L’aer percosso da sì dolci rai
S’infiamma d’onestate e tal diventa,
Che il dir nostro e il pensier vince d’assai.
Basso desir non è ch’ivi si senta,
Ma d’onor di virtute. Or quando mai
Fu per somma beltà vil voglia spenta?

Noi certamente gran fama otteniamo per le immagini inusitate, e gentili, e vive che i nostri versi colorano, e fanno immortali. Ma convien dirlo, assai sovente si rassomigliano l’une alle altre ne’ nostri poemi. I fiumi che versan l’onda fuori dell’urne, le najadi de’ fonti, le ninfe de’ boschi, i zefiri nell’erbose campagne, l’aurora, che con le dita di rose apre le porte al giorno, e i cavalli del Sole, e i varj occhi delle divinità, e l’ali della vittoria, e le trombe della fama, e l’amor con la benda, con l’arco, con le fiaccole, e tutto il resto, ritornano ad ogni passo tra l’opere nostre a comparire. Poco o nulla di tutto ciò serve al Petrarca. Il sole per lui è un rivale innamorato, e alfine sconfitto; ma con qual grazia!

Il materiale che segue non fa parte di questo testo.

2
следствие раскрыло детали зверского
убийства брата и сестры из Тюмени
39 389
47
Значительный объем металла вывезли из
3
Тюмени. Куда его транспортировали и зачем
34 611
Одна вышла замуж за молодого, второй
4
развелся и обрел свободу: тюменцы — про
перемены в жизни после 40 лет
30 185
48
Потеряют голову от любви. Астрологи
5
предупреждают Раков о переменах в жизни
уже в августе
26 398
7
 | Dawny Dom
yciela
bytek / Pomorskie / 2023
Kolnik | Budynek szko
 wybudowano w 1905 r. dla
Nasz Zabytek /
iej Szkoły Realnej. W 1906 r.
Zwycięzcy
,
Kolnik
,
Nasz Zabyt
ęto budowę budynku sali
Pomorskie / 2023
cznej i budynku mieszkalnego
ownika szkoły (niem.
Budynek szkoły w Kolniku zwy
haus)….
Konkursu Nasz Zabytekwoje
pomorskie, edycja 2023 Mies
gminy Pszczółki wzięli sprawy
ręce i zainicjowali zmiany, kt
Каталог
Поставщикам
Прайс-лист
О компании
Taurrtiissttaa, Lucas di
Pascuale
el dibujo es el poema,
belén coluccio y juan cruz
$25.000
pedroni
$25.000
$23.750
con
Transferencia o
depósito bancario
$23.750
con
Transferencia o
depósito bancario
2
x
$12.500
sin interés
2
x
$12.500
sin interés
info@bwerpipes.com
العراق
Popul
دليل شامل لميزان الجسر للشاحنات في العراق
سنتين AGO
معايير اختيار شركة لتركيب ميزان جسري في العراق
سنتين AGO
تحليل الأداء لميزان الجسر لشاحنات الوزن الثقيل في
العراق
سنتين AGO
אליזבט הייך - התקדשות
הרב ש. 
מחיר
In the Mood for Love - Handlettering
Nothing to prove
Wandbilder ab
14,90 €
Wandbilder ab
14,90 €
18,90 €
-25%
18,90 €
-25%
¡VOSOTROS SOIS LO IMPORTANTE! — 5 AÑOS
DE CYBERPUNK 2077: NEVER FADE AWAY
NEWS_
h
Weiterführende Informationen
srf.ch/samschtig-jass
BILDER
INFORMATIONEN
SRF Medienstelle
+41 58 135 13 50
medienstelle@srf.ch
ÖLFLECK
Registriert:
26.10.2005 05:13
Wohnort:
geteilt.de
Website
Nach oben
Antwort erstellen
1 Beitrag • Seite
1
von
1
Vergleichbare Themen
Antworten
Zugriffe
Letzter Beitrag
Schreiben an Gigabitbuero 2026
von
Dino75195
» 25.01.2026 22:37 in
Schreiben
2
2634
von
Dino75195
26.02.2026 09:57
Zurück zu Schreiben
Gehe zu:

A lui la faccia lacrimosa e trista
Un nuviletto intorno ricoverse;
Cotanto d’esser vinto gli dispiacque.

Amore è un avversario chiamato in giudicio avanti il tribunale della ragione, un fiume non è un vecchio su l’urna, ma un messaggero, che va innanzi per veder Laura piuttosto, e per annunziarle il venir del Poeta. I fiori non sol risentonsi sotto al piede di Laura, ma pregan d’esserne tocchi.